Work task
The task calls for each line of the records below in which the word "működésének" appears.

Material shown
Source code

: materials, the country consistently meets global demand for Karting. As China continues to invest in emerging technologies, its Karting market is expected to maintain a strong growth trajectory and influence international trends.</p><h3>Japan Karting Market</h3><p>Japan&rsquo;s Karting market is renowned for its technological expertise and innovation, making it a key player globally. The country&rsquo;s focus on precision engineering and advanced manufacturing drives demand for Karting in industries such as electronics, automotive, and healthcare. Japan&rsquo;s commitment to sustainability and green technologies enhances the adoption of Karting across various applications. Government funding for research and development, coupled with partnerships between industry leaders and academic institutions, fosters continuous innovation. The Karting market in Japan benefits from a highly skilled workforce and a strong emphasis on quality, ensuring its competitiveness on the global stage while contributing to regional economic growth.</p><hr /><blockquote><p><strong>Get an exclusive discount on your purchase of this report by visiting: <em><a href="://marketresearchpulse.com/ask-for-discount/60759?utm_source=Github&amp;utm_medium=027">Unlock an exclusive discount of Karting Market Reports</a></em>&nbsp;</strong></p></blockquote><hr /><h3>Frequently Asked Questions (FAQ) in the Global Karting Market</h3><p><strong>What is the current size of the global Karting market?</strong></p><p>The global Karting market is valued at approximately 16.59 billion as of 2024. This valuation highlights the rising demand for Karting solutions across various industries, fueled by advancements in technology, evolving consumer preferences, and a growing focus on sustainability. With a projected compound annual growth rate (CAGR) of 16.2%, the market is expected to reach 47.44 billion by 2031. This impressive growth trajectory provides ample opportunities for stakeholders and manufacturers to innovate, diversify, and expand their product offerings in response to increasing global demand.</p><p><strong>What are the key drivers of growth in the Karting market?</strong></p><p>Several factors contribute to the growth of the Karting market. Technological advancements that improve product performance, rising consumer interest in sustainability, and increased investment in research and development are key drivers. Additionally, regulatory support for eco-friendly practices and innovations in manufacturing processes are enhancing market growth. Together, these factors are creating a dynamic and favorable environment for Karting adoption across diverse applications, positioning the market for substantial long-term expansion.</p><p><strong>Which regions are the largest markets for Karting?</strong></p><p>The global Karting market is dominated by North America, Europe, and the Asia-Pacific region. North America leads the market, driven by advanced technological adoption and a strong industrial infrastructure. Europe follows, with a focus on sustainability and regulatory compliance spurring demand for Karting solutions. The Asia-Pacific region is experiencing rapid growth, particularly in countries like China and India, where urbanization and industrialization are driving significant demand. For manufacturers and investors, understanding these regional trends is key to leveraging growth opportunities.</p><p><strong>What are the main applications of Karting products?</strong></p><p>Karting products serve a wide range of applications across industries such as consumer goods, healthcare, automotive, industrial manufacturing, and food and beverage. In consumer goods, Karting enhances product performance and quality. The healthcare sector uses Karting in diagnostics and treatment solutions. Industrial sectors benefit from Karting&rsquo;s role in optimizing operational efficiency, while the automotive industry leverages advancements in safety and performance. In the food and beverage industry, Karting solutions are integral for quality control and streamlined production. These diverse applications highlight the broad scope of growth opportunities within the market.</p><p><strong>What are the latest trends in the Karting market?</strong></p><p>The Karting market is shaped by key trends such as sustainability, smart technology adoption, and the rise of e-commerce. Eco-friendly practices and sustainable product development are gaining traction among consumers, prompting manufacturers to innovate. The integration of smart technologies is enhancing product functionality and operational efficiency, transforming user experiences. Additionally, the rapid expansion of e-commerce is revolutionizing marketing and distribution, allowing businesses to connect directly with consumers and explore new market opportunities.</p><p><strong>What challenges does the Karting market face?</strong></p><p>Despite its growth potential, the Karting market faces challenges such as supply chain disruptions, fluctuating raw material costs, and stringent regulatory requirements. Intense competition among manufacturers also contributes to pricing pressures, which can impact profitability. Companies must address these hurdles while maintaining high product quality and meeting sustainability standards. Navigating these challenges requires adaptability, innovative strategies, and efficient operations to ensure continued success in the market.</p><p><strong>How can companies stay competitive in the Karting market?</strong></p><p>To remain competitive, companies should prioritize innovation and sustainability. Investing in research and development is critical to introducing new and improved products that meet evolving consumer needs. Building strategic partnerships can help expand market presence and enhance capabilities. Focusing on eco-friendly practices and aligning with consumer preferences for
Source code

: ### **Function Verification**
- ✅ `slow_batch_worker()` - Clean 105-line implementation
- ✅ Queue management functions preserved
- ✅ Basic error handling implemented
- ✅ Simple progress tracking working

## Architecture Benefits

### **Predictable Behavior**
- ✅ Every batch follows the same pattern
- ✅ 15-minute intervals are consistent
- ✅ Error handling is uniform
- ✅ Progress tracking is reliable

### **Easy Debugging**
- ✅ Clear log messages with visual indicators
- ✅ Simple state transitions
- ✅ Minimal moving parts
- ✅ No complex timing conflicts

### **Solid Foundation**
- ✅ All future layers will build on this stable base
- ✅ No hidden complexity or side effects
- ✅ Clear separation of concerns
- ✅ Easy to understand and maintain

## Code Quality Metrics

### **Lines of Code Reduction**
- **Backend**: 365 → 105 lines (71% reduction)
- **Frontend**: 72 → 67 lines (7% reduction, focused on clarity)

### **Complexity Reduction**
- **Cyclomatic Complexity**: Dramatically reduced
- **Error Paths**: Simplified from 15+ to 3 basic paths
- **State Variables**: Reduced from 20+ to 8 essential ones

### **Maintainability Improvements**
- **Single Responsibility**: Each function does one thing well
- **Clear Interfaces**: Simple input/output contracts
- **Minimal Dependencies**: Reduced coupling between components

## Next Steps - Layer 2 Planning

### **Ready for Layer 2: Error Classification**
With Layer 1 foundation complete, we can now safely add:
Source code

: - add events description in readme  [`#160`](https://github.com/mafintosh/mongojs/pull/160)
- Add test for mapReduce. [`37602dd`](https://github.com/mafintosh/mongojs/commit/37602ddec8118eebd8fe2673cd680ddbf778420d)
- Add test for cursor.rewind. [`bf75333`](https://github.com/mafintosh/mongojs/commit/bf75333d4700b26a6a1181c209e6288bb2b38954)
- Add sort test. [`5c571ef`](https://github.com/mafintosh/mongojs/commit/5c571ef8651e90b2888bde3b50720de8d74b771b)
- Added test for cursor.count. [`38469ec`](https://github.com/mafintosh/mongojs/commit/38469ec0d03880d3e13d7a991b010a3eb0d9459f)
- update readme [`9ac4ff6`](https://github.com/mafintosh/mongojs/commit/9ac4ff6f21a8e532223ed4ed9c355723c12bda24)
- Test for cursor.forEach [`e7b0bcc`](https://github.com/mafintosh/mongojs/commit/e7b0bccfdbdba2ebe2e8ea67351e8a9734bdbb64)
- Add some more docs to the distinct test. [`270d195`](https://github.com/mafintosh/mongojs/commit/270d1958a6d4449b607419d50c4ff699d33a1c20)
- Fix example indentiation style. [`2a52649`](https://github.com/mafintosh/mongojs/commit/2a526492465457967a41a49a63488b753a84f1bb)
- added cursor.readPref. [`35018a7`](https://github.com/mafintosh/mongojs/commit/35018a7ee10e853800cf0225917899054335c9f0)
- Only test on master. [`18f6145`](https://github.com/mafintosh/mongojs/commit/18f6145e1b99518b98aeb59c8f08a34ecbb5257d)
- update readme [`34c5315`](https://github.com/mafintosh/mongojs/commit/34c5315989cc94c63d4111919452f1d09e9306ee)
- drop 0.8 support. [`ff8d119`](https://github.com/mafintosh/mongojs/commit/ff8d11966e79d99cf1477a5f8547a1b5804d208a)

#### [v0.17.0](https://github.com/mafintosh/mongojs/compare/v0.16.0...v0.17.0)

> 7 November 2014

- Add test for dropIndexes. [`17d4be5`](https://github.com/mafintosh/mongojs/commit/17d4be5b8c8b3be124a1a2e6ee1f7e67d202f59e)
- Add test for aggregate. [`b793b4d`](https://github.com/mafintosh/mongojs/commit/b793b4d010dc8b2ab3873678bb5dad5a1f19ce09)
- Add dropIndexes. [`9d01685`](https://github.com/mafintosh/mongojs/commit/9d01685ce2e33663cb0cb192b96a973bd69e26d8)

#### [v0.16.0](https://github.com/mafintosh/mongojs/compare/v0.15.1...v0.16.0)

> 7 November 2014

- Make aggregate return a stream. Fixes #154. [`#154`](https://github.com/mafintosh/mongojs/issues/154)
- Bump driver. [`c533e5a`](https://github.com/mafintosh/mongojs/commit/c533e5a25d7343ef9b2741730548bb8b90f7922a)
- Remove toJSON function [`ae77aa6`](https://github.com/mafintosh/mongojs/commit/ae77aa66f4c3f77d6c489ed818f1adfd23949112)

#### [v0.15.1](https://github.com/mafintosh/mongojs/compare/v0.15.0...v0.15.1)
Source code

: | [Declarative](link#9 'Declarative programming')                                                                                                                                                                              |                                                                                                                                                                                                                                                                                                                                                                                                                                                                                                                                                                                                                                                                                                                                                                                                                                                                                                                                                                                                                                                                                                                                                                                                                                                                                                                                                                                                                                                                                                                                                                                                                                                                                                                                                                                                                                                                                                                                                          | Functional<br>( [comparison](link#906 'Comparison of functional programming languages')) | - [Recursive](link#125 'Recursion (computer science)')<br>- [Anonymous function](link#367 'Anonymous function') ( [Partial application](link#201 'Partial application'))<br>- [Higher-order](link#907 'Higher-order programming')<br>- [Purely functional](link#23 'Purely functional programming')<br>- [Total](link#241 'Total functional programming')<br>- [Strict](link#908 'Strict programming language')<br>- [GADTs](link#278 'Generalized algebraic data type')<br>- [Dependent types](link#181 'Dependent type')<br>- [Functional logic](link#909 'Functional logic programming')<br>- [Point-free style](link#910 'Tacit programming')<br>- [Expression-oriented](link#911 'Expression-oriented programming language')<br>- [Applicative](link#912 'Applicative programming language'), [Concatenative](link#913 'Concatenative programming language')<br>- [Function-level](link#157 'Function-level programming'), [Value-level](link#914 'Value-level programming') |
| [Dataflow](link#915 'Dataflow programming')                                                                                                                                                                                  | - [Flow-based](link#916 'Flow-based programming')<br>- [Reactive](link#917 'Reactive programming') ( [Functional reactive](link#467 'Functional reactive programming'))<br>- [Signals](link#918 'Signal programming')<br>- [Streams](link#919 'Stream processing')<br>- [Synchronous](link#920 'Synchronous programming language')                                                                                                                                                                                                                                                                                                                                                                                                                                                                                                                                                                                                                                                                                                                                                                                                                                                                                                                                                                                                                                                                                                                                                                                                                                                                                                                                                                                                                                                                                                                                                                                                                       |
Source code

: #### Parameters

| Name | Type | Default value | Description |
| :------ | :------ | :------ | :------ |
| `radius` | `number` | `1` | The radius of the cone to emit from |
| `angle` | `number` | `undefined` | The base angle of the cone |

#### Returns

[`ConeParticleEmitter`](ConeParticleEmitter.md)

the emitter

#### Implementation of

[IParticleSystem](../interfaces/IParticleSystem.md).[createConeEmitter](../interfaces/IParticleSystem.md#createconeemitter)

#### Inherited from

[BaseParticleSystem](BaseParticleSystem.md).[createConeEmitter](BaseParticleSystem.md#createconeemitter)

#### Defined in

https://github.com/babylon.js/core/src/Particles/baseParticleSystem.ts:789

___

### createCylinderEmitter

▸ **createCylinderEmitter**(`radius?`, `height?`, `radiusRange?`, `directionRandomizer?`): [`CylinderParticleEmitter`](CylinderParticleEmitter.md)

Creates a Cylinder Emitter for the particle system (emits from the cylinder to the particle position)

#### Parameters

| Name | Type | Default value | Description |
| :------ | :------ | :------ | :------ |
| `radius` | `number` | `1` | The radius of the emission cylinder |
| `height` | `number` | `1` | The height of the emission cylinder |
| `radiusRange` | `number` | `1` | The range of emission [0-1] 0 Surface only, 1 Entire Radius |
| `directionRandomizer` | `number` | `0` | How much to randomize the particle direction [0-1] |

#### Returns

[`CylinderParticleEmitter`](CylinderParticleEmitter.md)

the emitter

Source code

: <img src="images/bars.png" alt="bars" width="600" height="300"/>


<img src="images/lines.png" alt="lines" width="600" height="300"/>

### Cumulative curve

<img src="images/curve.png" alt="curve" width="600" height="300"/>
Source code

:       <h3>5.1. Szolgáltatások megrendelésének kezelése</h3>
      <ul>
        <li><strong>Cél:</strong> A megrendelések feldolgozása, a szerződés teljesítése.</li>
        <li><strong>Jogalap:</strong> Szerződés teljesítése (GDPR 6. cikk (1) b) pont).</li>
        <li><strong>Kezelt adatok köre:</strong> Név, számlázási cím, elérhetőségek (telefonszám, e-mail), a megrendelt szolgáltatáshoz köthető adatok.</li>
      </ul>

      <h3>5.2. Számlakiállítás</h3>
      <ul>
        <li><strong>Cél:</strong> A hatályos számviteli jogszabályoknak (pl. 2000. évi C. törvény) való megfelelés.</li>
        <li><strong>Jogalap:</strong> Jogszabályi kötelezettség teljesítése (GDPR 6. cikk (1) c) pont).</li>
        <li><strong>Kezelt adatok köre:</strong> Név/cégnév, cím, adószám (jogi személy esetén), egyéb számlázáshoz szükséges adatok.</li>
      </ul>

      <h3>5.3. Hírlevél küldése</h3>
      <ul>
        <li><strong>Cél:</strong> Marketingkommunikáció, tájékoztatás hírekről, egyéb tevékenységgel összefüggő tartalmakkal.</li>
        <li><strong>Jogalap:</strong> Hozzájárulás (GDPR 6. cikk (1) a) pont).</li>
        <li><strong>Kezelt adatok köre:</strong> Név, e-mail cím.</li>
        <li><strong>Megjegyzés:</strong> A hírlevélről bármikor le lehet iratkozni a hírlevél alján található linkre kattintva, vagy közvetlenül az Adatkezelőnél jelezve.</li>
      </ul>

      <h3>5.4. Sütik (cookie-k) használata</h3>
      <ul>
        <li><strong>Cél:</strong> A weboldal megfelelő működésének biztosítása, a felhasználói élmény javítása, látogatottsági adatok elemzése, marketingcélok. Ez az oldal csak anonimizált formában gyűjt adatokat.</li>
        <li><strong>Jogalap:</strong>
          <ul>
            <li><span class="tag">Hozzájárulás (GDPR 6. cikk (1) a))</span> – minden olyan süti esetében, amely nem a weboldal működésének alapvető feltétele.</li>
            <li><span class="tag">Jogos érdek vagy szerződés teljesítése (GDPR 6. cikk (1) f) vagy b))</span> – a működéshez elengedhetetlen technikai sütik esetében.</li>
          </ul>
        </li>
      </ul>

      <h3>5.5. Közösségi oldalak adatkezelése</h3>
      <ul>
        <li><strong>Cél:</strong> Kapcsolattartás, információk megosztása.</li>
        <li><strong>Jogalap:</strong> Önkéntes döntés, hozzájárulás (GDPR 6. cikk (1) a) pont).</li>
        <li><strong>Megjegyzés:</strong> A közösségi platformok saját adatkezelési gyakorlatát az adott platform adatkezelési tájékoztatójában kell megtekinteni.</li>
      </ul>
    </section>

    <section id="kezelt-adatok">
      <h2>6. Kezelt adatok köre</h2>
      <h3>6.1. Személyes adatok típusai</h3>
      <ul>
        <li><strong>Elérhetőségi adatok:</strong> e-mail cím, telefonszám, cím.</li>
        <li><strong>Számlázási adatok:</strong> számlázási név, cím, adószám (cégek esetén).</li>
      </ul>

Solved problem
        <li><strong>Cél:</strong> A weboldal megfelelő működésének biztosítása, a felhasználói élmény javítása, látogatottsági adatok elemzése, marketingcélok. Ez az oldal csak anonimizált formában gyűjt adatokat.</li>
            <li><span class="tag">Hozzájárulás (GDPR 6. cikk (1) a))</span> – minden olyan süti esetében, amely nem a weboldal működésének alapvető feltétele.</li>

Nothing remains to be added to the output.